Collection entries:
++++

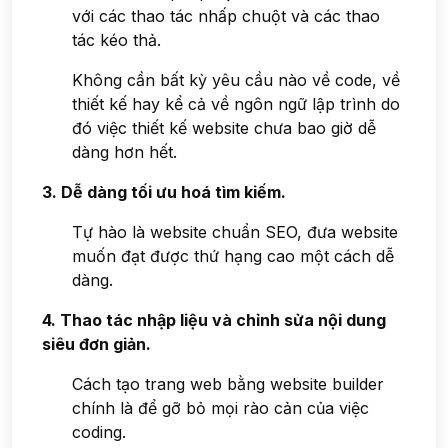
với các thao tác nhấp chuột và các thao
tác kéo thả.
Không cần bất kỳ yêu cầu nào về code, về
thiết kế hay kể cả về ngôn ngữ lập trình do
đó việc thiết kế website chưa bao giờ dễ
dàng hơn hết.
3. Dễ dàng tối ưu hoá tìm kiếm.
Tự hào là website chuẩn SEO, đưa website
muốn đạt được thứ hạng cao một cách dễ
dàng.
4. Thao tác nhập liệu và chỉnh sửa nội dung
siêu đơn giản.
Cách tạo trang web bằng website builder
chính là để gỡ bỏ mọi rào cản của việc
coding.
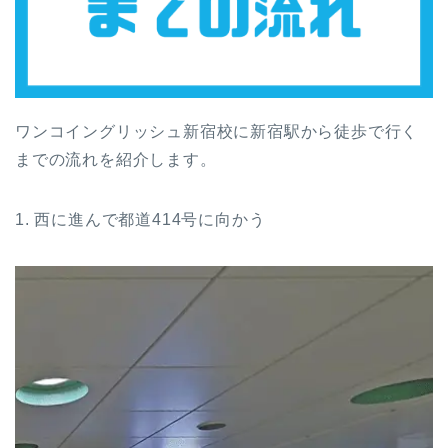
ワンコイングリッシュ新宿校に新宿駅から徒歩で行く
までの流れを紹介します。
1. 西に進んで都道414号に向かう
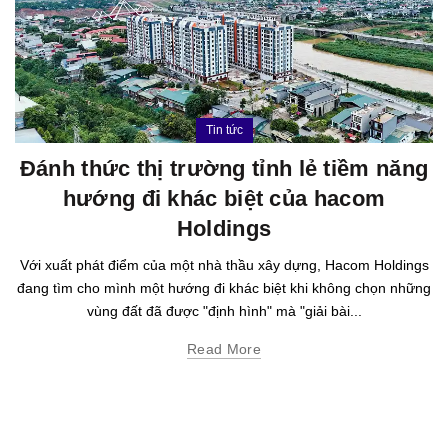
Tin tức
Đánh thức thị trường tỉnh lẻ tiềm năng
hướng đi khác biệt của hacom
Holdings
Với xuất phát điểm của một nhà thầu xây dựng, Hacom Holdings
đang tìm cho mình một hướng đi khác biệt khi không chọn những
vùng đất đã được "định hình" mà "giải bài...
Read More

++++

__Your assignment__: Pull out all lines from the entries above that include the word "việc".

__Written response__:
đó việc thiết kế website chưa bao giờ dễ
chính là để gỡ bỏ mọi rào cản của việc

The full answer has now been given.